- _Work to do_
Reproduce word for word everything in the passage on inland marine insurance for roofers from "TL;DR — Key" down to "shingles and underlayment.".
---- Selected passage
Roofers inland marine insurance covers tools, equipment, and materials while in transit and on job sites — the coverage gap that a standard commercial property policy leaves open. A roofing contractor whose tools are stolen from a truck or whose shingles wash off a flatbed is not covered by general liability or commercial auto alone; inland marine fills that specific gap.
Who this is for: Commercial roofing contractors — residential, commercial, and industrial — who transport tools, equipment, and materials between jobs and need protection beyond the four walls of a fixed location.
TL;DR — Key Takeaways
- Inland marine covers roofing tools, equipment, and materials in transit and at temporary job sites — your commercial property policy does not.
- A standard roofers inland marine policy can cover hand tools, power equipment, nail guns, compressors, and roofing materials like shingles and underlayment.
- Limits typically range from $25,000 to $500,000+; premium often runs $500–$2,500 per year for small-to-mid contractors.
- Theft from an unattended vehicle is one of the most common covered losses; carriers may require proof of locked storage.
--------
---- Recorded data
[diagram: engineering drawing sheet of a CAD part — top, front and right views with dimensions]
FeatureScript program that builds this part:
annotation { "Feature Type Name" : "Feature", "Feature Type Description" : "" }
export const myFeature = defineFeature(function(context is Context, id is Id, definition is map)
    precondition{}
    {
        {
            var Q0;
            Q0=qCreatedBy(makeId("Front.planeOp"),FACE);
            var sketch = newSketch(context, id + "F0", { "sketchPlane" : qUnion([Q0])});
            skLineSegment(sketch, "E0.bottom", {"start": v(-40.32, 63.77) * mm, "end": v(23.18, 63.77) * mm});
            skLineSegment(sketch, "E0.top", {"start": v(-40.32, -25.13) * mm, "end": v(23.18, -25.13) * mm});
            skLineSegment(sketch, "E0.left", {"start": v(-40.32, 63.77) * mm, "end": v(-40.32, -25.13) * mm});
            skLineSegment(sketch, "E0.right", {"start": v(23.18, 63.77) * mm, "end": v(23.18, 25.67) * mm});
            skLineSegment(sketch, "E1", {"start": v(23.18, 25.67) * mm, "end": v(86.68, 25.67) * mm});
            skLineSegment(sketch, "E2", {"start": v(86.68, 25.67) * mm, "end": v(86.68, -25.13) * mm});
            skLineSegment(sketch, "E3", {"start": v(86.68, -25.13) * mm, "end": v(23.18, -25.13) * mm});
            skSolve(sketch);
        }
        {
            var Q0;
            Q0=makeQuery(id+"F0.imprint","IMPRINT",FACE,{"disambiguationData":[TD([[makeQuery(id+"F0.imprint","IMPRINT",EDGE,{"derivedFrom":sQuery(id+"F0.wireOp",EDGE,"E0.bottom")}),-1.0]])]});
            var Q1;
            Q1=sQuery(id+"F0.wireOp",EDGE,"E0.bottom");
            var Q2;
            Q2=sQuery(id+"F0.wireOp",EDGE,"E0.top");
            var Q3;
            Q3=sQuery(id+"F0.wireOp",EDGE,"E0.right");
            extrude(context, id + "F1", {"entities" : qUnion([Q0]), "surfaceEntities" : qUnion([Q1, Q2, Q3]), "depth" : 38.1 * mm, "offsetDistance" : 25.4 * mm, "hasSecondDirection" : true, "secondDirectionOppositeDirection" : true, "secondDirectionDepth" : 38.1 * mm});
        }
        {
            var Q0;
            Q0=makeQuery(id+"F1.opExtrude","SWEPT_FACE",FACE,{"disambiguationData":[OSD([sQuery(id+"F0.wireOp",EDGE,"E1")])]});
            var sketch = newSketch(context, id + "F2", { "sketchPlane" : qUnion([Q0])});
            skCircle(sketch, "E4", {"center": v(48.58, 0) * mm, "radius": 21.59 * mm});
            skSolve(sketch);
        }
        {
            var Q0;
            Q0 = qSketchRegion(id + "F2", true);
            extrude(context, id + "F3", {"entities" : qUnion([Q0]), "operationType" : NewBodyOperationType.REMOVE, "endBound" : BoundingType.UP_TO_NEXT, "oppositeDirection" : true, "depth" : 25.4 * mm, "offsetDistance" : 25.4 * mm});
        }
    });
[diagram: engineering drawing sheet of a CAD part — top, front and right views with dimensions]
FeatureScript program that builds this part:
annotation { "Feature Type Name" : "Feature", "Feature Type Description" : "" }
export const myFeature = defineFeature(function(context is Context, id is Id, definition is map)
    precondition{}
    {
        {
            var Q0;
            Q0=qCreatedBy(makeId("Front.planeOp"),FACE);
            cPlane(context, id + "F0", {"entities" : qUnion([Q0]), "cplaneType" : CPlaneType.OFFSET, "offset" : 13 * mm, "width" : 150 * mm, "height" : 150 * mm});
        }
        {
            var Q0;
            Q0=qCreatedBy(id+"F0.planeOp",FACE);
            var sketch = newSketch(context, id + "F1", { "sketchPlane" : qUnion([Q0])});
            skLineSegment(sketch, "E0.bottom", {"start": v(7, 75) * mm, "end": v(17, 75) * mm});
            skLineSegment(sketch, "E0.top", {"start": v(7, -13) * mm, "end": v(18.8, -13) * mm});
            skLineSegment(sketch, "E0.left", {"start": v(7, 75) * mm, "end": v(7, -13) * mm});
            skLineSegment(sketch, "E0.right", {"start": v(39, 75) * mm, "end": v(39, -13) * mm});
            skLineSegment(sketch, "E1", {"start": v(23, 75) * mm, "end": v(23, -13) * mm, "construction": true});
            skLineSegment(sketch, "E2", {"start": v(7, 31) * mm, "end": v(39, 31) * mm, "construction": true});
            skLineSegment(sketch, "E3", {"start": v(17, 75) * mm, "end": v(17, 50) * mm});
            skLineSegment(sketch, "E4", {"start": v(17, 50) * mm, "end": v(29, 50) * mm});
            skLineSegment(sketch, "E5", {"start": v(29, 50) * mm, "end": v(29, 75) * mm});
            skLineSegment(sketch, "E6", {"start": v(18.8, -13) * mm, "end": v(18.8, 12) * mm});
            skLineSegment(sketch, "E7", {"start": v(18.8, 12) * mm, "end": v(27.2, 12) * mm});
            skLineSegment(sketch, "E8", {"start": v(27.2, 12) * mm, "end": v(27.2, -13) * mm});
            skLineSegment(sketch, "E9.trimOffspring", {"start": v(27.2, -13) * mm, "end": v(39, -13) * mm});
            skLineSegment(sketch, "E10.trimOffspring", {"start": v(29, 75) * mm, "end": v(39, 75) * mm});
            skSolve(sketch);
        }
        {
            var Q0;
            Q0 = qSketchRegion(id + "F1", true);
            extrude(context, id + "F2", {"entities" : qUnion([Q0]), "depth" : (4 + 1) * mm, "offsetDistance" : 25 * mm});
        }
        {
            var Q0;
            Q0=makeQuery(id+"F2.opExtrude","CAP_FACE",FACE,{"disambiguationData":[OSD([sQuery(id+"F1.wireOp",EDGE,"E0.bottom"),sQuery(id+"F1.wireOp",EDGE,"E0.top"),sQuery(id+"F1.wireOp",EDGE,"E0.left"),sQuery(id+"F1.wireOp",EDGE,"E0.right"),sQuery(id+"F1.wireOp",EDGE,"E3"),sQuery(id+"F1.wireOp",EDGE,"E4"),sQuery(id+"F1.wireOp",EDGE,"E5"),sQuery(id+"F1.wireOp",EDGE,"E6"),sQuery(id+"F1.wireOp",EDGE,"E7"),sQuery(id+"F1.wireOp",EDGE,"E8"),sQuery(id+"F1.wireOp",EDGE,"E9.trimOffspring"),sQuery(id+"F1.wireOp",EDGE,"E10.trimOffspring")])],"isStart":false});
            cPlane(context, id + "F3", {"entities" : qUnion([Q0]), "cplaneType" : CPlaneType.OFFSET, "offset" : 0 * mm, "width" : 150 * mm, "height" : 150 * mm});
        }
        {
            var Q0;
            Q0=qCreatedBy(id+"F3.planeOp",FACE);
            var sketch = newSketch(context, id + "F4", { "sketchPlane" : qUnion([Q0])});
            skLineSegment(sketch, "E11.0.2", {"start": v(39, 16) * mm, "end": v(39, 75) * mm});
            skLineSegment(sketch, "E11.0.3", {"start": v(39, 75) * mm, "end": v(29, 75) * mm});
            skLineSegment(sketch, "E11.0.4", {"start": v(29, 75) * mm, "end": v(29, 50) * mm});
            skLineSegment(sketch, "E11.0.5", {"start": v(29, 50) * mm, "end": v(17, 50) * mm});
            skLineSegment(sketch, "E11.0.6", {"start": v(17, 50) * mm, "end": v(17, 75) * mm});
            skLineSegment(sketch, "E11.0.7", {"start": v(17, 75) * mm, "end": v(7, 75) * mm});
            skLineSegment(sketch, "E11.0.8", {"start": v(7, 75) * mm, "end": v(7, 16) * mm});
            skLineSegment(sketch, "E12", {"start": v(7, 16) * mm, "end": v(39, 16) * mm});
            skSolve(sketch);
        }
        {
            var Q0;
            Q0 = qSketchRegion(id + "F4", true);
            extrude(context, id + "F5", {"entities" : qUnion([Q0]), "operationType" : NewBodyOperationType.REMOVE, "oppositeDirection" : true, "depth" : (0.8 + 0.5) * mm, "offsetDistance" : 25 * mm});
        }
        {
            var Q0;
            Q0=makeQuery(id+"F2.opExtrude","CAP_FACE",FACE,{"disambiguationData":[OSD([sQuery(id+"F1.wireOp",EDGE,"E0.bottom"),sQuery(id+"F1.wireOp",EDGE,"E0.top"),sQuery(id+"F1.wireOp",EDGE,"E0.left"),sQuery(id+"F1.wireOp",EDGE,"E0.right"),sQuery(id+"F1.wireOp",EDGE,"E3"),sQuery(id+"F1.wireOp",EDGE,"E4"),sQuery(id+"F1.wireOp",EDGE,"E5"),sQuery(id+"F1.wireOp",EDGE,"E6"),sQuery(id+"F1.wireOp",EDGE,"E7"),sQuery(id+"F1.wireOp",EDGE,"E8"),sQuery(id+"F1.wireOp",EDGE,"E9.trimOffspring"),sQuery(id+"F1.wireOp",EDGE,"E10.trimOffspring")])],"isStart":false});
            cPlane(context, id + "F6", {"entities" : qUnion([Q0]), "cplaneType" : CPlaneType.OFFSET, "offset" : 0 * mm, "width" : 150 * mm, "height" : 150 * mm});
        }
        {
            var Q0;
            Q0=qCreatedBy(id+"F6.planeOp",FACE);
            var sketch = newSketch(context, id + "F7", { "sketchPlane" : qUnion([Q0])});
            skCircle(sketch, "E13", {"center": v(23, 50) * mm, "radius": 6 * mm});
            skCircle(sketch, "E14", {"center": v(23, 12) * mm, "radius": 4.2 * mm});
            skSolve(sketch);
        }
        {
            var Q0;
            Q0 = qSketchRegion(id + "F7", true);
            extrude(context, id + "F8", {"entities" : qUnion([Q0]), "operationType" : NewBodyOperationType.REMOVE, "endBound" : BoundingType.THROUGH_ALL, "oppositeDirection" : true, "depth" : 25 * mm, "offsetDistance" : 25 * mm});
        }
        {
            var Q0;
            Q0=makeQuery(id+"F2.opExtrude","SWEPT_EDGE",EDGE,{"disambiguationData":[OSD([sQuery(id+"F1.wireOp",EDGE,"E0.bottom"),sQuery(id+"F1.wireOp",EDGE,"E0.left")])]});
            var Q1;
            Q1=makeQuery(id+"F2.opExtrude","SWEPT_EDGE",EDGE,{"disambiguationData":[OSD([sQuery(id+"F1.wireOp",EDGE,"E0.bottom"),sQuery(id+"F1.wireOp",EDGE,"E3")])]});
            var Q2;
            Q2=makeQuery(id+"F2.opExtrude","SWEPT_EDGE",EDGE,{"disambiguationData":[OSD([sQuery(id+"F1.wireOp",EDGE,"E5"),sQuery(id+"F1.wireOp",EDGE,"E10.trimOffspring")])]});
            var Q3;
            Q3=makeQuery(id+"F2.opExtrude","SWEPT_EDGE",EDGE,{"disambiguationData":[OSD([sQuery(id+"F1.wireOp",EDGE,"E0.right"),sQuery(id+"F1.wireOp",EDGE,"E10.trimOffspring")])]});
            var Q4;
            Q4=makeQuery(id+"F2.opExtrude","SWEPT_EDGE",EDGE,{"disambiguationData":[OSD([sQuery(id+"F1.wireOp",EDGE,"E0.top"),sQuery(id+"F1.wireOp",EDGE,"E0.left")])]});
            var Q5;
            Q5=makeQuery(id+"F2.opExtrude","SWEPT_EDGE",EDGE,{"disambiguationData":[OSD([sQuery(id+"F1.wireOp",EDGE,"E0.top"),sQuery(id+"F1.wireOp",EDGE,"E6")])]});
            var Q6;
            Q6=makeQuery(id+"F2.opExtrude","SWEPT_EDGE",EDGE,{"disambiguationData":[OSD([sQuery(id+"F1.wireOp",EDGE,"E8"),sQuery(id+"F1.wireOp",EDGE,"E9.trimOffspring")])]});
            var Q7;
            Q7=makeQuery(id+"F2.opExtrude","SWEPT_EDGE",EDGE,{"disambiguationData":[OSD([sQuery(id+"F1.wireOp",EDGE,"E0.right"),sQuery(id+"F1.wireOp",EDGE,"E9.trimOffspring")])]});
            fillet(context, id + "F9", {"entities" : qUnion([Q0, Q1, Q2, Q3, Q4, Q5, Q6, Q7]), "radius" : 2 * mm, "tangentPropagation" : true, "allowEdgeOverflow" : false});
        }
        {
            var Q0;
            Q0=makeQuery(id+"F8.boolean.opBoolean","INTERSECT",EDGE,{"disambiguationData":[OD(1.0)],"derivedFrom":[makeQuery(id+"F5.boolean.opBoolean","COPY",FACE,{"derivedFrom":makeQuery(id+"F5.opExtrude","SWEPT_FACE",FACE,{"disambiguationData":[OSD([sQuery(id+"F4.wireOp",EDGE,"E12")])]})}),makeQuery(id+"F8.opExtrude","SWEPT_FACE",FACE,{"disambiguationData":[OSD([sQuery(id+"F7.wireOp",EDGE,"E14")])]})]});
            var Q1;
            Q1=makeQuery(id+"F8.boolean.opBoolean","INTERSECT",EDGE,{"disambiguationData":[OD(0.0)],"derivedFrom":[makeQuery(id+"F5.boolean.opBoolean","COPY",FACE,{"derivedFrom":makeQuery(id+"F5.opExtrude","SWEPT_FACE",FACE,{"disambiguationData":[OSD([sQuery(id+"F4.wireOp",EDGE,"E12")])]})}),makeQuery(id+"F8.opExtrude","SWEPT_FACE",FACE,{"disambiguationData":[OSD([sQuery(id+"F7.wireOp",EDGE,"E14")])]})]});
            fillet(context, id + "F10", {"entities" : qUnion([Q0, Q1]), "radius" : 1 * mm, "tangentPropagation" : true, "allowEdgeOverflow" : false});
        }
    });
--------
- _Exercise solution_
TL;DR — Key Takeaways
- Inland marine covers roofing tools, equipment, and materials in transit and at temporary job sites — your commercial property policy does not.
- A standard roofers inland marine policy can cover hand tools, power equipment, nail guns, compressors, and roofing materials like shingles and underlayment.